Try it: Would you give again, exactly as written, the lines from the opening of the records to the line with "### Problem 8", that line included and pictures excluded?
━━━━━━━━━━━━━━━━━━━━
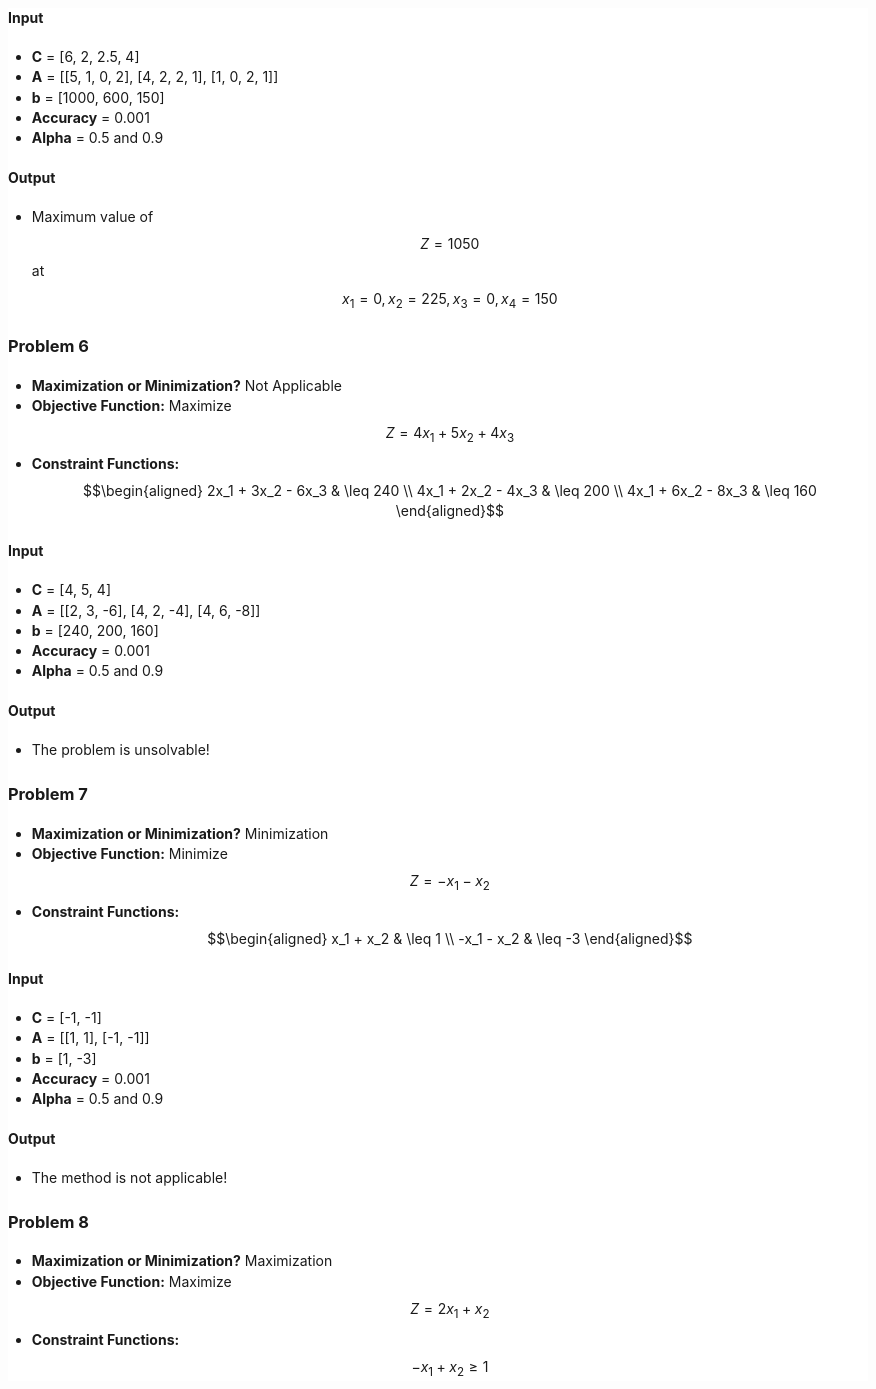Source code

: #### Input
- **C** = [6, 2, 2.5, 4]
- **A** = [[5, 1, 0, 2], [4, 2, 2, 1], [1, 0, 2, 1]]
- **b** = [1000, 600, 150]
- **Accuracy** = 0.001
- **Alpha** = 0.5 and 0.9

#### Output
- Maximum value of $$Z = 1050$$ at $$x_1 = 0, x_2 = 225, x_3 = 0, x_4 = 150$$

### Problem 6
- **Maximization or Minimization?** Not Applicable
- **Objective Function:** Maximize $$Z = 4x_1 + 5x_2 + 4x_3$$
- **Constraint Functions:** 
  $$\begin{aligned}
  2x_1 + 3x_2 - 6x_3 & \leq 240 \\
  4x_1 + 2x_2 - 4x_3 & \leq 200 \\
  4x_1 + 6x_2 - 8x_3 & \leq 160
  \end{aligned}$$

#### Input
- **C** = [4, 5, 4]
- **A** = [[2, 3, -6], [4, 2, -4], [4, 6, -8]]
- **b** = [240, 200, 160]
- **Accuracy** = 0.001
- **Alpha** = 0.5 and 0.9

#### Output
- The problem is unsolvable!

### Problem 7
- **Maximization or Minimization?** Minimization
- **Objective Function:** Minimize $$Z = -x_1 - x_2$$
- **Constraint Functions:** 
  $$\begin{aligned}
  x_1 + x_2 & \leq 1 \\
  -x_1 - x_2 & \leq -3
  \end{aligned}$$

#### Input
- **C** = [-1, -1]
- **A** = [[1, 1], [-1, -1]]
- **b** = [1, -3]
- **Accuracy** = 0.001
- **Alpha** = 0.5 and 0.9

#### Output
- The method is not applicable!

### Problem 8
- **Maximization or Minimization?** Maximization
- **Objective Function:** Maximize $$Z = 2x_1 + x_2$$
- **Constraint Functions:** 
  $$-x_1 + x_2 \geq 1$$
━━━━━━━━━━━━━━━━━━━━
Your solution:
Source code

: #### Input
- **C** = [6, 2, 2.5, 4]
- **A** = [[5, 1, 0, 2], [4, 2, 2, 1], [1, 0, 2, 1]]
- **b** = [1000, 600, 150]
- **Accuracy** = 0.001
- **Alpha** = 0.5 and 0.9

#### Output
- Maximum value of $$Z = 1050$$ at $$x_1 = 0, x_2 = 225, x_3 = 0, x_4 = 150$$

### Problem 6
- **Maximization or Minimization?** Not Applicable
- **Objective Function:** Maximize $$Z = 4x_1 + 5x_2 + 4x_3$$
- **Constraint Functions:** 
  $$\begin{aligned}
  2x_1 + 3x_2 - 6x_3 & \leq 240 \\
  4x_1 + 2x_2 - 4x_3 & \leq 200 \\
  4x_1 + 6x_2 - 8x_3 & \leq 160
  \end{aligned}$$

#### Input
- **C** = [4, 5, 4]
- **A** = [[2, 3, -6], [4, 2, -4], [4, 6, -8]]
- **b** = [240, 200, 160]
- **Accuracy** = 0.001
- **Alpha** = 0.5 and 0.9

#### Output
- The problem is unsolvable!

### Problem 7
- **Maximization or Minimization?** Minimization
- **Objective Function:** Minimize $$Z = -x_1 - x_2$$
- **Constraint Functions:** 
  $$\begin{aligned}
  x_1 + x_2 & \leq 1 \\
  -x_1 - x_2 & \leq -3
  \end{aligned}$$

#### Input
- **C** = [-1, -1]
- **A** = [[1, 1], [-1, -1]]
- **b** = [1, -3]
- **Accuracy** = 0.001
- **Alpha** = 0.5 and 0.9

#### Output
- The method is not applicable!

### Problem 8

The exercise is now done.